A raven circled above the loch to guide the wolves of the night. The visitors were well advised to leave before the nocturne when the wolves would exploit the darkness for their hunt. The people of the Highlands loved that the wolves had been reintroduced and it was very right that they should return to where they had been before, but they could be dangerous. Slowly, Nature would be returning into its balance as it should be, as it has to be.

Serventa turned to acknowledge the fairies after noticing their sparkles of light in the foliage. She bowed with prayer hands, graciously. She respected all living beings and was gracious to all without exception, because everyone and everything has a purpose and they are here for a reason. These were the fairies, thought forms from the Light, little nature spirits of the trees and streams, who could be a little mischievous, but a joy to know. They meant no harm, just a little curious why Serventa remained at the edge of the loch. It promised much. They were busy, ever watchful, looking for an opportunity to make use of human mistakes, and so often fulfilled in their vigil, but careful to keep a distance, vulnerable to the cruelty of people. They were a little afraid of the Blue Men of the Minch as well and always kept a guarded eye on the waters of Loch Ness. Usually, the fairies were inoffensive and the worst they would do would be to tangle the hair of people into fairy-locks or elf-locks while they slept or tweaked their noses as they passed by, but they could be very helpful to people as well. They might also spend their energies making secret herbal remedies from heather and other herbs in their underground homes, fairy mounds, although it was true that some could be spiteful, making all sorts of weapons, such as ancient arrowheads from flint, known as elfshot, that people would find lying about in the earth, so beautifully made they could only have been formed by fairies. These were called in the Highlands of Scotland Saighead sith, fairy arrows. The fairies were always industrious, making musical instruments or composing music, so delightful and as natural as the golden sound of silence. They also liked to spin and weave.
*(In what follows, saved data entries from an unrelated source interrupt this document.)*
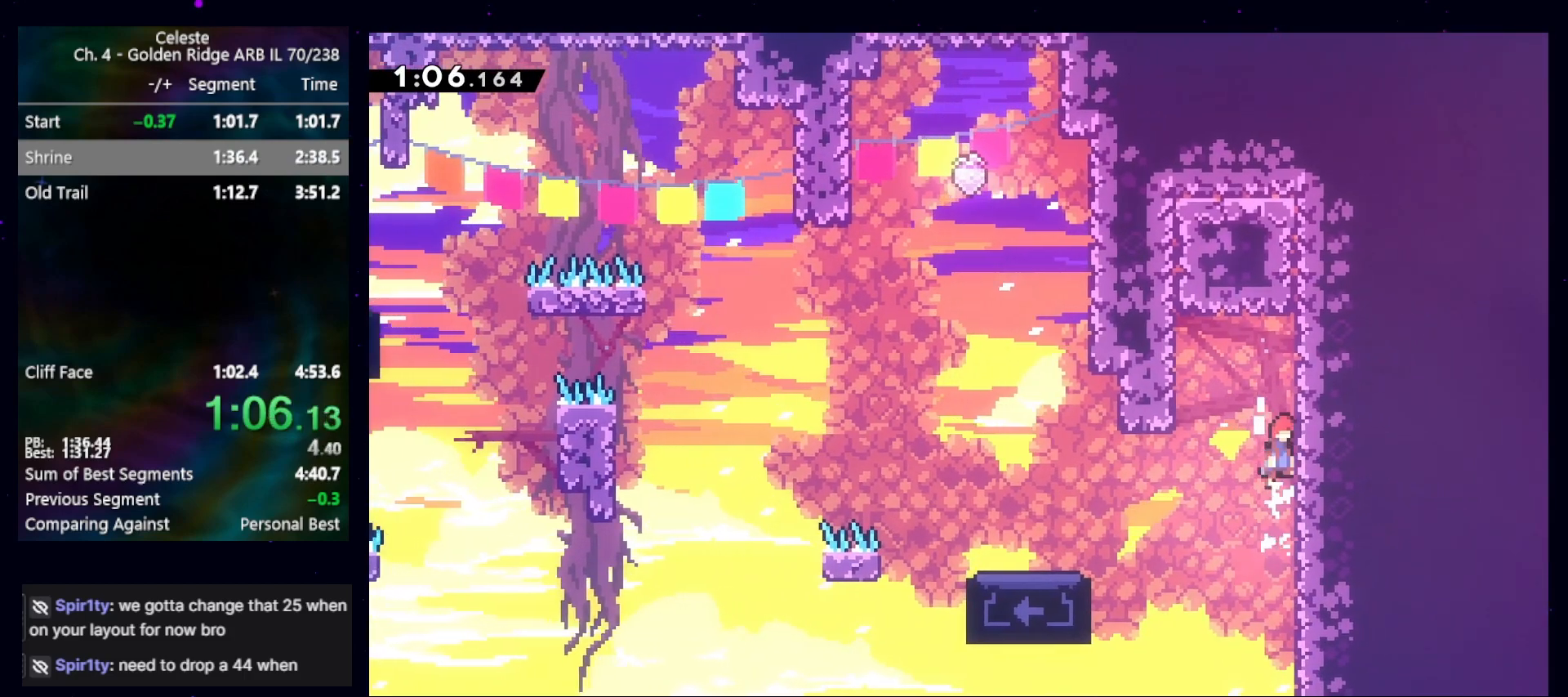
{"keys": [], "events": [[133, "grab", "up"], [133, "right", "up"], [167, "dash", "down"], [167, "jump", "up"], [167, "up", "down"], [333, "dash", "up"], [400, "jump", "down"], [467, "up", "up"], [500, "jump", "up"]]}
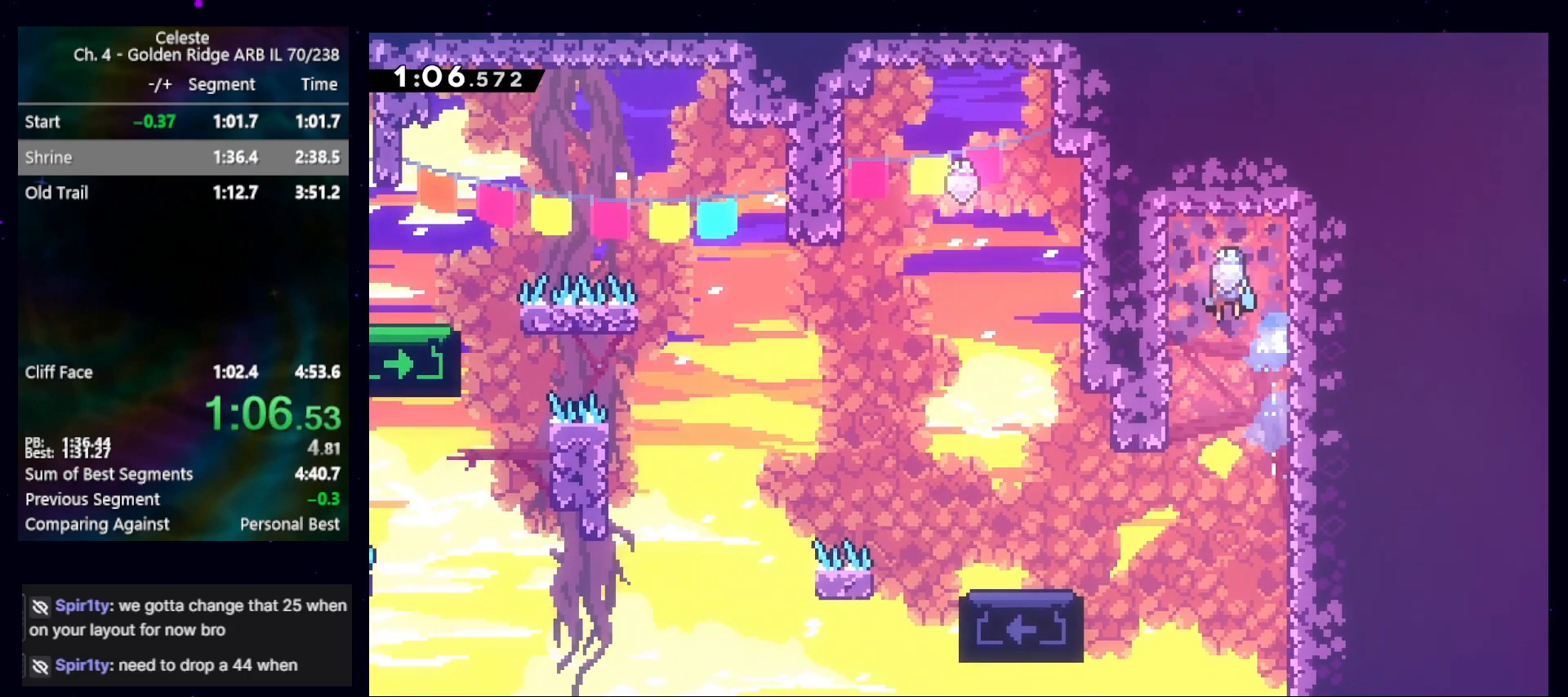
{"keys": ["down", "right"], "events": [[67, "down", "down"], [67, "right", "down"]]}
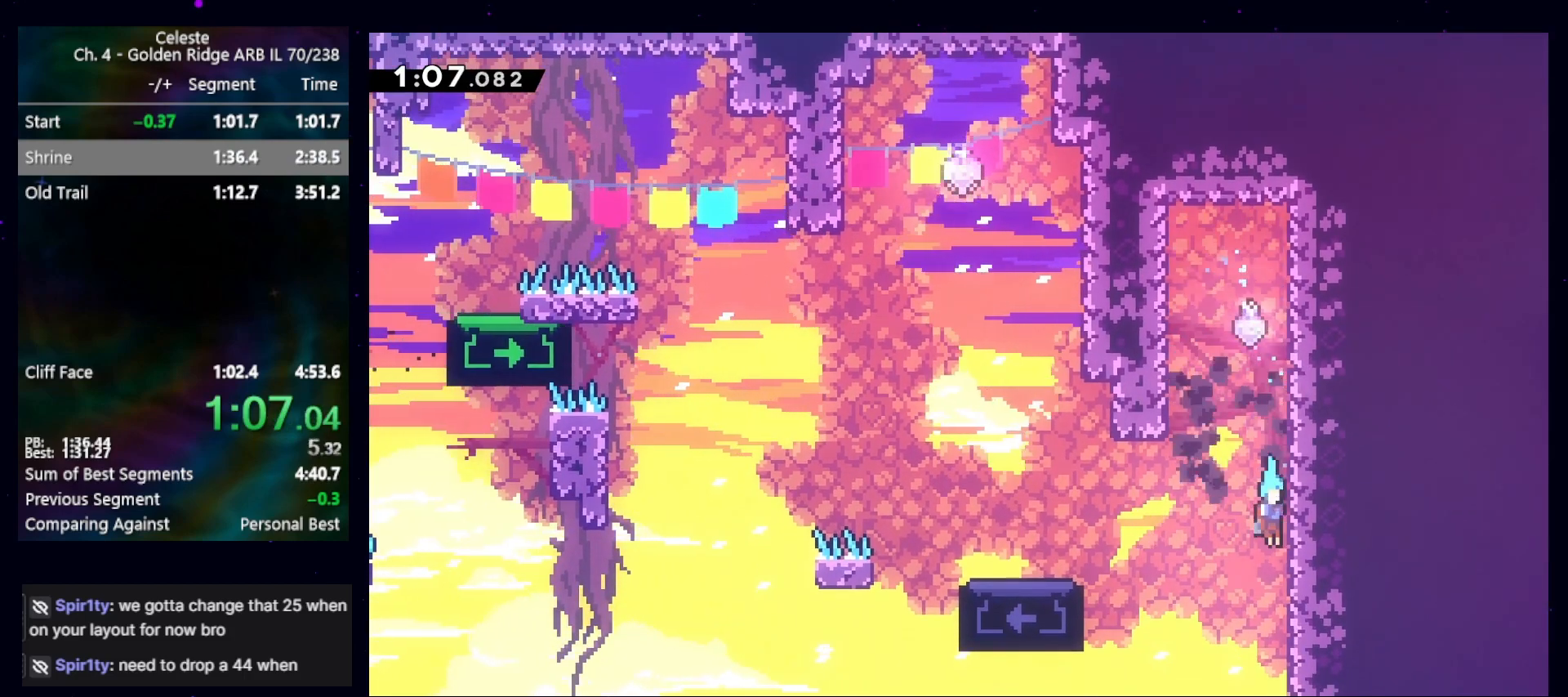
{"keys": ["left"], "events": [[67, "down", "up"], [67, "right", "up"], [100, "jump", "down"], [100, "left", "down"], [367, "jump", "up"]]}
Every day they would take a forest bath to restore their energies. Walking amongst the trees, particularly the rowan tree, which was sacred to fairies, they would sing songs of nature. They knew the virtue of words, the music of sounds, and the healing properties of herbs. It was said that when the fairies played their music, 'The trees would dance and waterfalls would stop to listen, so wonderful the sound'. Serventa returned her focus to the lake and held on to a little piece of bread she always carried as a protection against any possible fairy malevolence. Like all natural creatures they might contain a little naughtiness as well as good and that is the balance of life, very necessary. Serventa turned again and threw them a small gold charm which was prized amongst them all. They did not need people's money and would only use it to give in return for a lost tooth hidden under a child's pillow. One had to be cautious of one thing, though: Fairy Gold was known to be unreliable as they could make it look like gold only then later you would find it made of gingerbread cake or gorse flower. So, they could not always be trusted, but are they here to teach us all to be wise and wary? Serventa stood thinking on this, waiting.